▸ **Job item**: Give back an exact copy of the lines below, from the first through the line with "exposure_s: 1/2415"; please stop there.

#####

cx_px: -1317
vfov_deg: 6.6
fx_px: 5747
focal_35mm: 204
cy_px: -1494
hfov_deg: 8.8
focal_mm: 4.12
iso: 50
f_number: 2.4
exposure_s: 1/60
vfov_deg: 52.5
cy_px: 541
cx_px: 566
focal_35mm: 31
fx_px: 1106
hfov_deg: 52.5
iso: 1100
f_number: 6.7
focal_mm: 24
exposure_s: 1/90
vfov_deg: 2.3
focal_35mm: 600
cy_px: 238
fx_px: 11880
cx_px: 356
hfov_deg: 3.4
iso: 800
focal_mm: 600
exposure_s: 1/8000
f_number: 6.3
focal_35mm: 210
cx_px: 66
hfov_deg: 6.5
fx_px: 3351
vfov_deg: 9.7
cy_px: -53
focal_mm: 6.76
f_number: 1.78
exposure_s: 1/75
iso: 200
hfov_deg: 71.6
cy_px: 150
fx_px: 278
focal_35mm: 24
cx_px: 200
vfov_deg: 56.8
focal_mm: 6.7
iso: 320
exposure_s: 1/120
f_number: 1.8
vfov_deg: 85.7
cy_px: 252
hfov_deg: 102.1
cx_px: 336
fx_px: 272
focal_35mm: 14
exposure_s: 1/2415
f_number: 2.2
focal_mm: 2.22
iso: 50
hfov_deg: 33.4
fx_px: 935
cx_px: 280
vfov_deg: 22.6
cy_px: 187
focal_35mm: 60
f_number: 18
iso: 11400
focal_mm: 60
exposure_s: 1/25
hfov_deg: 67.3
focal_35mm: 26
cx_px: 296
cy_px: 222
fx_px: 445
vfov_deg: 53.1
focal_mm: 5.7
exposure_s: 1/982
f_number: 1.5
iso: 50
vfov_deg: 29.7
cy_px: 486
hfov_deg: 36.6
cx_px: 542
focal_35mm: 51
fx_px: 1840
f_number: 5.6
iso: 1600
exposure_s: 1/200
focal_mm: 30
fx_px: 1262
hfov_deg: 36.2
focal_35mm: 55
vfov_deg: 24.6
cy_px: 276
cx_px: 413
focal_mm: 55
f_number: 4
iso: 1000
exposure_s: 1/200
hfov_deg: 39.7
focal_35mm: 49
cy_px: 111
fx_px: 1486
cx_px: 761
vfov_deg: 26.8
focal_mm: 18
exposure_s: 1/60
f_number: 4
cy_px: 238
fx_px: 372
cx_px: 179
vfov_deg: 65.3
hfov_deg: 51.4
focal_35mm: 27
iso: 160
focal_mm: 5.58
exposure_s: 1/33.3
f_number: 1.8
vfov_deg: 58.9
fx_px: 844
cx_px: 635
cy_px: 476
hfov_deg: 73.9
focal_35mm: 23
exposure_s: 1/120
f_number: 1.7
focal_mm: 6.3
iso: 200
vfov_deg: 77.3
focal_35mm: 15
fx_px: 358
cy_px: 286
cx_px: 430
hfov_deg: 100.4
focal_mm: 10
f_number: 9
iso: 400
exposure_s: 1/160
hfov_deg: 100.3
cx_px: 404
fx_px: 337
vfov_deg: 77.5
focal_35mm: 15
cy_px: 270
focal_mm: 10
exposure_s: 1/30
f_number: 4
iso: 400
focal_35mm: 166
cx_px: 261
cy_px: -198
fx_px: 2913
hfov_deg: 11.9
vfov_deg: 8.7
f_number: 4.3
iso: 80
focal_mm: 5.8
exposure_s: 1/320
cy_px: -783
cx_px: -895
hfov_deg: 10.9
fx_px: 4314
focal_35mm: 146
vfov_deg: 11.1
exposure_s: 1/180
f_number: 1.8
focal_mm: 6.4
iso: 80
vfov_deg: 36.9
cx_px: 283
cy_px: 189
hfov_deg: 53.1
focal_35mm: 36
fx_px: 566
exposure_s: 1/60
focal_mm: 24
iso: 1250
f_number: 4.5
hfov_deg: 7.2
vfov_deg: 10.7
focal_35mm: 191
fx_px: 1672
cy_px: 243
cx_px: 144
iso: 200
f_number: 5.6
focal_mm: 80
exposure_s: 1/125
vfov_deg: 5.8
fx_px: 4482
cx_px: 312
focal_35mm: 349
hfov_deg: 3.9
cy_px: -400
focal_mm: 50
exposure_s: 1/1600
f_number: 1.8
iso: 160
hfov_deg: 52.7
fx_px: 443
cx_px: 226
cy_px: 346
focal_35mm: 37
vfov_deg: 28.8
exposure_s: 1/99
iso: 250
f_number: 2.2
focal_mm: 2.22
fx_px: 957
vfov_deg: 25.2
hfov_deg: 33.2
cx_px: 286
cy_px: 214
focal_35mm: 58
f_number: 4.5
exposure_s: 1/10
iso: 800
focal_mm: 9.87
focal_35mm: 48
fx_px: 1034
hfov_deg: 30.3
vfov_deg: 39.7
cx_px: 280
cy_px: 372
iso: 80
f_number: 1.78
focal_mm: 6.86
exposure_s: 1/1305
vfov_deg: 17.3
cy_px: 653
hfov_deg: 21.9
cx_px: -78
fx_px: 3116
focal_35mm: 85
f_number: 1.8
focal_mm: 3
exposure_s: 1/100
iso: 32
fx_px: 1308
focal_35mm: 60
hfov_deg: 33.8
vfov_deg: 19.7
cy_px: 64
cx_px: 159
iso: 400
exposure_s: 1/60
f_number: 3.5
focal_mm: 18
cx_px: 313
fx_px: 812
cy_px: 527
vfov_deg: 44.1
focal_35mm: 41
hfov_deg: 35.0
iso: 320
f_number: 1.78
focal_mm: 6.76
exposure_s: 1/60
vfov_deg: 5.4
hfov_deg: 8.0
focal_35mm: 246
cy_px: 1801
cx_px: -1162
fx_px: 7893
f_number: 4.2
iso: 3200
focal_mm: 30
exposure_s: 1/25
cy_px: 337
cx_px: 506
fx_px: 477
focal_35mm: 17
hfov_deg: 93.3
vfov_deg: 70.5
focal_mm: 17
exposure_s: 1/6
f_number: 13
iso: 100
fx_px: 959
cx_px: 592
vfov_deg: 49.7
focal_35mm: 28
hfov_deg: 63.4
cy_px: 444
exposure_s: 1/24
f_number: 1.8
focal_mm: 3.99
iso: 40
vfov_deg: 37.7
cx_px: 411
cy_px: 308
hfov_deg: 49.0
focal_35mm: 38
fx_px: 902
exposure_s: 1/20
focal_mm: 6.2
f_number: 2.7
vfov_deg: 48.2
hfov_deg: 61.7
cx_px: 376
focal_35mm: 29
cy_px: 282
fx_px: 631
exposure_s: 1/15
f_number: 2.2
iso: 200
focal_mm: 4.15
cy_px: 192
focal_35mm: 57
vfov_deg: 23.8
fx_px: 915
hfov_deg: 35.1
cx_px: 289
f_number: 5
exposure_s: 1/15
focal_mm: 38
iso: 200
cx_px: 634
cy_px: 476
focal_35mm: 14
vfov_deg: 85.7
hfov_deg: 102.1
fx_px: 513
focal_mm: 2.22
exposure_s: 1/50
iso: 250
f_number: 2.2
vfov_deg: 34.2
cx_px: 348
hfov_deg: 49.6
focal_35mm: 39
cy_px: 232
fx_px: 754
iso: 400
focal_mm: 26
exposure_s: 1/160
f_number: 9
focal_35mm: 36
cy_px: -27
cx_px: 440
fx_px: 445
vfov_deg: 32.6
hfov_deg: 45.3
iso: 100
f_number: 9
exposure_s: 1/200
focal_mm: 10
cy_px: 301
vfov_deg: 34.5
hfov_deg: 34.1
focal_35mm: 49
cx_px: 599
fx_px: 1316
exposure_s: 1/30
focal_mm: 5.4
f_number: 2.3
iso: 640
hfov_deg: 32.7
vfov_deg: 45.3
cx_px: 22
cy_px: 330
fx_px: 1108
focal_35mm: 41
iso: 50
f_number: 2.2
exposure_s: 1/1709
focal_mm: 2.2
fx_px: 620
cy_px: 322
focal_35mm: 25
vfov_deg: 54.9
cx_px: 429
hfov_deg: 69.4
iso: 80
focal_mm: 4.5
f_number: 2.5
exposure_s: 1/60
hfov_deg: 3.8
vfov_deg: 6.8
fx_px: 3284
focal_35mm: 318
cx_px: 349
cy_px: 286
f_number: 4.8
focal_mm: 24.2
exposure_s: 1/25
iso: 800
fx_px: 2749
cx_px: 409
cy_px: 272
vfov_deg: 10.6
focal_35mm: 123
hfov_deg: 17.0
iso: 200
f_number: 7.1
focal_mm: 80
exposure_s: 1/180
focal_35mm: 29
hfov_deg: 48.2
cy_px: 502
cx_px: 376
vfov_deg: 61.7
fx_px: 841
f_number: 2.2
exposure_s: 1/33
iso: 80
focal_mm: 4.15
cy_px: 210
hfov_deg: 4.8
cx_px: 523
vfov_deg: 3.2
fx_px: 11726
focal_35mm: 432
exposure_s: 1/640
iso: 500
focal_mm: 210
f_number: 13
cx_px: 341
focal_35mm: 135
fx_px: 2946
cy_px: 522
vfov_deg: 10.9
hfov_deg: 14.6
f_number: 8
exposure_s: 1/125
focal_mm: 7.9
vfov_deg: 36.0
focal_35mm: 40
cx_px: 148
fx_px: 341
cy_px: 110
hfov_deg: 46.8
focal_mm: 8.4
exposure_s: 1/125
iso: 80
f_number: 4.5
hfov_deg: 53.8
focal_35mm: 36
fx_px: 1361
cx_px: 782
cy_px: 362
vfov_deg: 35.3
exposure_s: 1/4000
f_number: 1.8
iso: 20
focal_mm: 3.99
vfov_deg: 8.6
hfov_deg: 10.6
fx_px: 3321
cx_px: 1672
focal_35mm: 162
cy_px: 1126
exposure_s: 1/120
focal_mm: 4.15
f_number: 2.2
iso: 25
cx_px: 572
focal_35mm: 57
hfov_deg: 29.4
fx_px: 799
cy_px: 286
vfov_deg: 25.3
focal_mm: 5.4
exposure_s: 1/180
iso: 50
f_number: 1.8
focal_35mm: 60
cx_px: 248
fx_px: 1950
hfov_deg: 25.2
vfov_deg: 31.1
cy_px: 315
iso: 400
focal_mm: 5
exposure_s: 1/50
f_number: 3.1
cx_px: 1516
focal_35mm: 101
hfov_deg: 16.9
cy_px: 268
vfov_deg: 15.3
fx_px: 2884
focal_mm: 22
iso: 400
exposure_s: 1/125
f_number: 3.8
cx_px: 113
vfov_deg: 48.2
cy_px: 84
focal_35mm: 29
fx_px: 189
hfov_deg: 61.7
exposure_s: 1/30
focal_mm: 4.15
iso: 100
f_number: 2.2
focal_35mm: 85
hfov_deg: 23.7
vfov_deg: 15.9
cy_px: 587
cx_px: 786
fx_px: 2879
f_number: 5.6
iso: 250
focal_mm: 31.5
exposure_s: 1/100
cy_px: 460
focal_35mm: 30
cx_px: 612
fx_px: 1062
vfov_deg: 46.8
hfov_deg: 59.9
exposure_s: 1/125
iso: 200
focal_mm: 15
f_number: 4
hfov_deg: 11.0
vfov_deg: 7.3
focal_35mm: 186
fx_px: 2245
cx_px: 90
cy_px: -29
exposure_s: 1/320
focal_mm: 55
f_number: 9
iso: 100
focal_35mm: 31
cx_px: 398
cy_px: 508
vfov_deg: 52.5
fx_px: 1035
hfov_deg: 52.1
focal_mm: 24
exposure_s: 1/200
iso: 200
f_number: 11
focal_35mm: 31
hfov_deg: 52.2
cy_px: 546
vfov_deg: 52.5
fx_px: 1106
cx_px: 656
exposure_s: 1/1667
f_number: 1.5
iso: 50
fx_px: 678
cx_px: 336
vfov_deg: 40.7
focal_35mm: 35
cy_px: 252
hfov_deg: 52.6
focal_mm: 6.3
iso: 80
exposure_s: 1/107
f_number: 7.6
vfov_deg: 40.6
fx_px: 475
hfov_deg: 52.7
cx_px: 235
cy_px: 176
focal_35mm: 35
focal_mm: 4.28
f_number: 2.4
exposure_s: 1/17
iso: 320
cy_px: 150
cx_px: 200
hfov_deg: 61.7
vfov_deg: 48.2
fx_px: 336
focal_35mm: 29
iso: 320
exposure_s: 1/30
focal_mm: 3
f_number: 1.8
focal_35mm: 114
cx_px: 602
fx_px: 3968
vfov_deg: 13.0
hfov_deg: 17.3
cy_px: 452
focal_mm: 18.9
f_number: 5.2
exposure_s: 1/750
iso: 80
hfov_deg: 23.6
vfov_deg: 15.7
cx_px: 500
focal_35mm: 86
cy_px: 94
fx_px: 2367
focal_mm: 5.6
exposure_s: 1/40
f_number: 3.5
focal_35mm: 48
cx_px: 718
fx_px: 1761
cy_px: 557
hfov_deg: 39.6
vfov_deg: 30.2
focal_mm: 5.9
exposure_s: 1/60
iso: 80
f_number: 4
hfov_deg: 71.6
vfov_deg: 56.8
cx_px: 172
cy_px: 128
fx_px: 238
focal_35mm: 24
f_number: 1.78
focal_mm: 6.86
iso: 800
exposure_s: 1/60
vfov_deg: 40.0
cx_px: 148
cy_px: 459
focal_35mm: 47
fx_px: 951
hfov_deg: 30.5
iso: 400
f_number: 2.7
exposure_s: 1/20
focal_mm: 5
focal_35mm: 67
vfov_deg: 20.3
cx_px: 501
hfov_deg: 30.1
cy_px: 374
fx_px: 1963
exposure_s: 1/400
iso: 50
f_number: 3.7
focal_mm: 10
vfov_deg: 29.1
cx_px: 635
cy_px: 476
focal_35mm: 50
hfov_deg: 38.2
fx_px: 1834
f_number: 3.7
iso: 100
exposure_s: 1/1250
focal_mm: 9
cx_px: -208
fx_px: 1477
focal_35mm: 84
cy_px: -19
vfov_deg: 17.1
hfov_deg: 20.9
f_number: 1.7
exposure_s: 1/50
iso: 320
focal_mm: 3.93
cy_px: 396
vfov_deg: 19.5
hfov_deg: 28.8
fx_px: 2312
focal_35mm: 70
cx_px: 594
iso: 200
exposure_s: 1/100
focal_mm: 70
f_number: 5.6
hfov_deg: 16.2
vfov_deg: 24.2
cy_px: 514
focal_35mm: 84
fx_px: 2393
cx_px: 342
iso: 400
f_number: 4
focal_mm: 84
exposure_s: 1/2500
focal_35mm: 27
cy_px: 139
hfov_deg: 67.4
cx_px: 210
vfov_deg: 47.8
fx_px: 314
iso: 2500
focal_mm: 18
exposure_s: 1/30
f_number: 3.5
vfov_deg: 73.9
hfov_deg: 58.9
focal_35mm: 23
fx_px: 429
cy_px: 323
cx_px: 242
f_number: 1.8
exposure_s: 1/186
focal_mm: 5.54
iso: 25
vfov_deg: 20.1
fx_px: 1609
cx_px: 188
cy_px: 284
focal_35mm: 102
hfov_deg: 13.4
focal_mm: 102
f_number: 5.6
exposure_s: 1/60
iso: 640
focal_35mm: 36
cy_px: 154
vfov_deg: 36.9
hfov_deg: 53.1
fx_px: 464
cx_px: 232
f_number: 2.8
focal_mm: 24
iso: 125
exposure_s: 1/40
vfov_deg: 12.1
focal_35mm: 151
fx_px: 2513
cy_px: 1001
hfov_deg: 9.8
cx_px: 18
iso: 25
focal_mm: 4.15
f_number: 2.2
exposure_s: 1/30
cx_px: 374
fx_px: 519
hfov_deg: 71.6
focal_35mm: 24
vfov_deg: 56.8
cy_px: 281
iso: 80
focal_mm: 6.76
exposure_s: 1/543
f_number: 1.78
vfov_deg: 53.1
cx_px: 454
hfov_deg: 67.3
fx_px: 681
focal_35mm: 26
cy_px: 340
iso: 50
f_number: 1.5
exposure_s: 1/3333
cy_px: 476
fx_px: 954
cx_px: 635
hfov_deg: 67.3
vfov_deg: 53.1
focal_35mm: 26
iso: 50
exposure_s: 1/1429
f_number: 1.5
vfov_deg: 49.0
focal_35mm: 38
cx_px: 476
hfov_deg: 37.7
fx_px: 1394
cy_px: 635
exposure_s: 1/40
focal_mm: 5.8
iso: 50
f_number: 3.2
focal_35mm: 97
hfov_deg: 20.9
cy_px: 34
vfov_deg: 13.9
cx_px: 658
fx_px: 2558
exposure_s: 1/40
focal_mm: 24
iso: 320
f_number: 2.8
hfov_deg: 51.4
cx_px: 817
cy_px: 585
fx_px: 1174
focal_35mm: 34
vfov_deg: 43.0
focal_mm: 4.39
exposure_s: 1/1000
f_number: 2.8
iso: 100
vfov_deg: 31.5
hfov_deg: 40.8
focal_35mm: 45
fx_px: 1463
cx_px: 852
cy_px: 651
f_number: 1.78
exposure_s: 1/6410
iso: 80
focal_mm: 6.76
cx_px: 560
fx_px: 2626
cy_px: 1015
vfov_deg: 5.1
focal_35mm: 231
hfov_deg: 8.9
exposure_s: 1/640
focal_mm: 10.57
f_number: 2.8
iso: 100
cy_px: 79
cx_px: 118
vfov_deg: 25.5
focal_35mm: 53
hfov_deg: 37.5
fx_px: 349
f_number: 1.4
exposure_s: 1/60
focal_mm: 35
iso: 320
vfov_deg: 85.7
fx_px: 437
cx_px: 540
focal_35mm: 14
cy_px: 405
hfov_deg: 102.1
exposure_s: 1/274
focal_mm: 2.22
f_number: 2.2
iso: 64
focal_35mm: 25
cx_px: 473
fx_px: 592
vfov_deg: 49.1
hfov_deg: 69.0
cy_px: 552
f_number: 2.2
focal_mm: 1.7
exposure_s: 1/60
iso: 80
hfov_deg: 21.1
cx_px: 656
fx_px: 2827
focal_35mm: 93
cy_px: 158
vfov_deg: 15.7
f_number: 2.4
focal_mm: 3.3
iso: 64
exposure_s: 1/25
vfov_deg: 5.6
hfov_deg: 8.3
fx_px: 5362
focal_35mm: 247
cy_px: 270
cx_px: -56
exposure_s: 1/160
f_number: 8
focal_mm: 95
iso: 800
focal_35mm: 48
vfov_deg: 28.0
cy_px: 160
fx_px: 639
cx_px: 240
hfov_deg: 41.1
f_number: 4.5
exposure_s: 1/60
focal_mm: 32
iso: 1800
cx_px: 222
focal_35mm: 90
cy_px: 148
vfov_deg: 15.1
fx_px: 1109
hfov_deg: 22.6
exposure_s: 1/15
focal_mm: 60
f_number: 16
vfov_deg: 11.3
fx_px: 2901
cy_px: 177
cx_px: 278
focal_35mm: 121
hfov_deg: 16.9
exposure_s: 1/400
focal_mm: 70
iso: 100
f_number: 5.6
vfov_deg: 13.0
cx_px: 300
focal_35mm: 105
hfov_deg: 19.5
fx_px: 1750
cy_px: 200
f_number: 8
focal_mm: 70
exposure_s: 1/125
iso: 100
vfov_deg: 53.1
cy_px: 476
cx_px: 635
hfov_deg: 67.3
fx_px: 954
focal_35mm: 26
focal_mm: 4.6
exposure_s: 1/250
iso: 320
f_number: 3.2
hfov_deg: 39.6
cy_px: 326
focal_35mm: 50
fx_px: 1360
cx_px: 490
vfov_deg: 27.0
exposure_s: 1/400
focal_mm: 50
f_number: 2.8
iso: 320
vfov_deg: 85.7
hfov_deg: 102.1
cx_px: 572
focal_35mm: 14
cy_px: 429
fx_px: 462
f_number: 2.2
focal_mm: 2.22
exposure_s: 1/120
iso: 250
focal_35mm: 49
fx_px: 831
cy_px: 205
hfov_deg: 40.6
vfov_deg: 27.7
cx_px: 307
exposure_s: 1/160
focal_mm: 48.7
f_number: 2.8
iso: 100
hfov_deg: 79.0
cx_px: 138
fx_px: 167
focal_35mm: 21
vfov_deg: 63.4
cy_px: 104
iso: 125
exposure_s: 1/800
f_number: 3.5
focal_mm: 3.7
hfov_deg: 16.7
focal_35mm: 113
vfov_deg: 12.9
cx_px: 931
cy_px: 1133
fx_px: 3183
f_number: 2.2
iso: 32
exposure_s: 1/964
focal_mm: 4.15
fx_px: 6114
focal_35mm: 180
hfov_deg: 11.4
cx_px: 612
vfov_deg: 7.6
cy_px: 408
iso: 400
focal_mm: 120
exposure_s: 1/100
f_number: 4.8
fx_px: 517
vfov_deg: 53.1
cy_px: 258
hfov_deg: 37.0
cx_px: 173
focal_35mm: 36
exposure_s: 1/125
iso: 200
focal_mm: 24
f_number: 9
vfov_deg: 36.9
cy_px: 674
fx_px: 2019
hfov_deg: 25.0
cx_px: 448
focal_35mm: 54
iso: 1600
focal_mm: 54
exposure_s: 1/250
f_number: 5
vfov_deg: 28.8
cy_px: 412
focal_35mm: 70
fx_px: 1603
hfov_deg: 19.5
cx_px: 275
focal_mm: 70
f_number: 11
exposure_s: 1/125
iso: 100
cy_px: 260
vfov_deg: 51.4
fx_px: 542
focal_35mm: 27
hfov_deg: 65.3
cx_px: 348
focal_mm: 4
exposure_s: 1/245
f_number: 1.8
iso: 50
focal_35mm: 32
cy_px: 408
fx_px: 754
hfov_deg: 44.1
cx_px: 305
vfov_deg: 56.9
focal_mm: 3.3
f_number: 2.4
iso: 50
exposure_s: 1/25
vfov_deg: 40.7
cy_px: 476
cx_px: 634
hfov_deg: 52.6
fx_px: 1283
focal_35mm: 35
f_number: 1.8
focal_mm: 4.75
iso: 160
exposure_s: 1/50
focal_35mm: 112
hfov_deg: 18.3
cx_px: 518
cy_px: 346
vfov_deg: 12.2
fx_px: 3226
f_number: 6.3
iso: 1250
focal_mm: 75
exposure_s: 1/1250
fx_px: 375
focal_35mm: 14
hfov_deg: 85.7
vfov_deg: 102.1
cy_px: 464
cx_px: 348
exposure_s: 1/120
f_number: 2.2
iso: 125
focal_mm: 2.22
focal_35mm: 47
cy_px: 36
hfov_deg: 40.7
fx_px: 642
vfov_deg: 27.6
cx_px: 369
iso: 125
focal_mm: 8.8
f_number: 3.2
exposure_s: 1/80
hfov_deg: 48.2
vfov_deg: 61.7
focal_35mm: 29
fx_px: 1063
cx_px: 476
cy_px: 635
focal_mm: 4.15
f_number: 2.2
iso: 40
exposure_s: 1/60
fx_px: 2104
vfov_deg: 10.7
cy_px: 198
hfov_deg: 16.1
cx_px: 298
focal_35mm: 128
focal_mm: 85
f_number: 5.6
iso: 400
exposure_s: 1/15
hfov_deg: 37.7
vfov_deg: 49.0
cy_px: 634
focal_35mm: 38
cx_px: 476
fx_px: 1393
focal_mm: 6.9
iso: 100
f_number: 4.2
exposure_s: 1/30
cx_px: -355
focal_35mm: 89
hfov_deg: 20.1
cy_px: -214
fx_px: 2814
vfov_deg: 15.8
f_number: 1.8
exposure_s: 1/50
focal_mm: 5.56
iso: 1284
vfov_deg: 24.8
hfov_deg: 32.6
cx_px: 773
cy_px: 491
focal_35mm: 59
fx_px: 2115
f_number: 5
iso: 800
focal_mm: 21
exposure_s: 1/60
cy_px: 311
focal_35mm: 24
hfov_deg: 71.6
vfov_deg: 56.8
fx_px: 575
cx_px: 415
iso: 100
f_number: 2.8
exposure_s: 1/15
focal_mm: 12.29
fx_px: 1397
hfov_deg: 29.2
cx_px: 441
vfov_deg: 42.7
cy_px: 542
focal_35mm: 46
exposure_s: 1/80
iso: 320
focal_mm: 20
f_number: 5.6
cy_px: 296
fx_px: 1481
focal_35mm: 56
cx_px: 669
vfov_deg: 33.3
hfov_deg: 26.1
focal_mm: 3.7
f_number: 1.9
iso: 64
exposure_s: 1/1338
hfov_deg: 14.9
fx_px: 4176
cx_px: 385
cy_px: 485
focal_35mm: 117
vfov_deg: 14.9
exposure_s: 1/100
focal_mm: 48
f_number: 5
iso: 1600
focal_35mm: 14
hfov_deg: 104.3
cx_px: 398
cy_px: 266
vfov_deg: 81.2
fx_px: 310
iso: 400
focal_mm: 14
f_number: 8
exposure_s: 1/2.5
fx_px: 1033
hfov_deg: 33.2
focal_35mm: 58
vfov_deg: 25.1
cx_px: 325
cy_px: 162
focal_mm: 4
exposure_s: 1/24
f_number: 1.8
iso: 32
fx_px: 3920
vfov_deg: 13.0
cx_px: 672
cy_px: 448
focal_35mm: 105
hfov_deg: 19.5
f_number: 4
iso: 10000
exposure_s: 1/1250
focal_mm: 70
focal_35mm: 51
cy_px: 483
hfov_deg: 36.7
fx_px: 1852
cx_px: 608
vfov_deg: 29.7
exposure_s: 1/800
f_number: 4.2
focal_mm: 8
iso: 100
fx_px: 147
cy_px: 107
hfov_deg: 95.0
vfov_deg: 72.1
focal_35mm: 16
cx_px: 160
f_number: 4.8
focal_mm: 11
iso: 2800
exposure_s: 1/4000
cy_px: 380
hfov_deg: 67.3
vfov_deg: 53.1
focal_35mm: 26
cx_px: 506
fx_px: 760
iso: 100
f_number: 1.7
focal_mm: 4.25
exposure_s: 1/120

#####

▸ **Written response**:
cx_px: -1317
vfov_deg: 6.6
fx_px: 5747
focal_35mm: 204
cy_px: -1494
hfov_deg: 8.8
focal_mm: 4.12
iso: 50
f_number: 2.4
exposure_s: 1/60
vfov_deg: 52.5
cy_px: 541
cx_px: 566
focal_35mm: 31
fx_px: 1106
hfov_deg: 52.5
iso: 1100
f_number: 6.7
focal_mm: 24
exposure_s: 1/90
vfov_deg: 2.3
focal_35mm: 600
cy_px: 238
fx_px: 11880
cx_px: 356
hfov_deg: 3.4
iso: 800
focal_mm: 600
exposure_s: 1/8000
f_number: 6.3
focal_35mm: 210
cx_px: 66
hfov_deg: 6.5
fx_px: 3351
vfov_deg: 9.7
cy_px: -53
focal_mm: 6.76
f_number: 1.78
exposure_s: 1/75
iso: 200
hfov_deg: 71.6
cy_px: 150
fx_px: 278
focal_35mm: 24
cx_px: 200
vfov_deg: 56.8
focal_mm: 6.7
iso: 320
exposure_s: 1/120
f_number: 1.8
vfov_deg: 85.7
cy_px: 252
hfov_deg: 102.1
cx_px: 336
fx_px: 272
focal_35mm: 14
exposure_s: 1/2415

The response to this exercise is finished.